## Available records

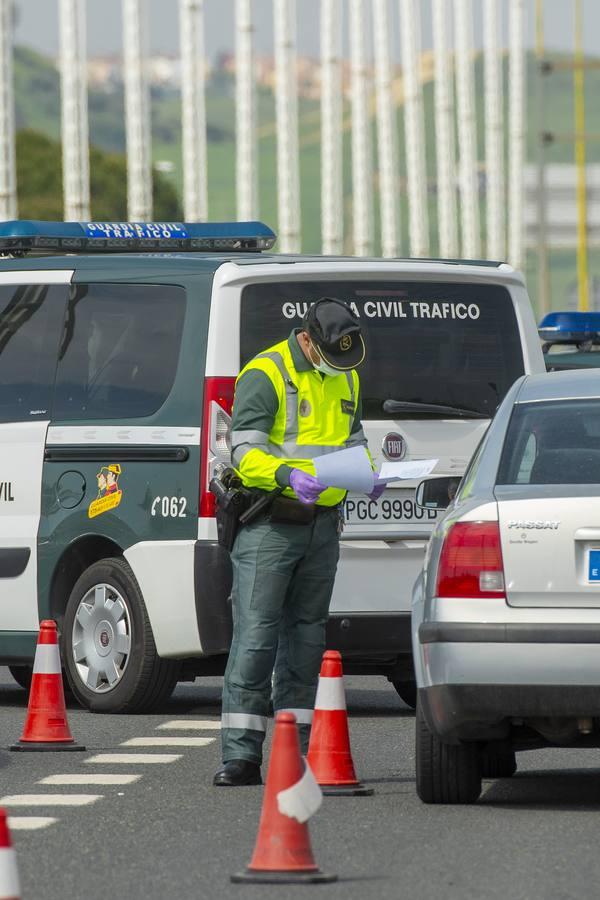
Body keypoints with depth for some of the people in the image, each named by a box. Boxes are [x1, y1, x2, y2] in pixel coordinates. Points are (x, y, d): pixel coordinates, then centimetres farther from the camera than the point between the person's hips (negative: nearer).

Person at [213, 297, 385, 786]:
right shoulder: (266, 374, -10)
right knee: (255, 636, -11)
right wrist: (288, 476, -34)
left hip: (323, 525, 7)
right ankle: (241, 755, -12)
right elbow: (244, 451, -16)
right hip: (270, 525, -7)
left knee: (306, 636, 10)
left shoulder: (346, 380, 14)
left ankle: (295, 752, 15)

## Prompt
Repeat all of the entries above exactly. Keep pictures out of it.

## Exercise result
Body keypoints with depth for some of the people in the image, each named by a box. Boxes are [x1, y1, x2, y2] in pixel coordinates. Points are (x, y, d): pixel coordinates, then centimetres farther from the camera than the point between the person's hips (negative: nearer).

Person at [213, 297, 385, 786]:
right shoulder: (266, 374, -10)
right knee: (255, 636, -11)
right wrist: (288, 476, -34)
left hip: (323, 525, 7)
right ankle: (241, 755, -12)
right elbow: (244, 451, -16)
right hip: (270, 525, -7)
left knee: (306, 636, 10)
left shoulder: (346, 380, 14)
left ankle: (295, 752, 15)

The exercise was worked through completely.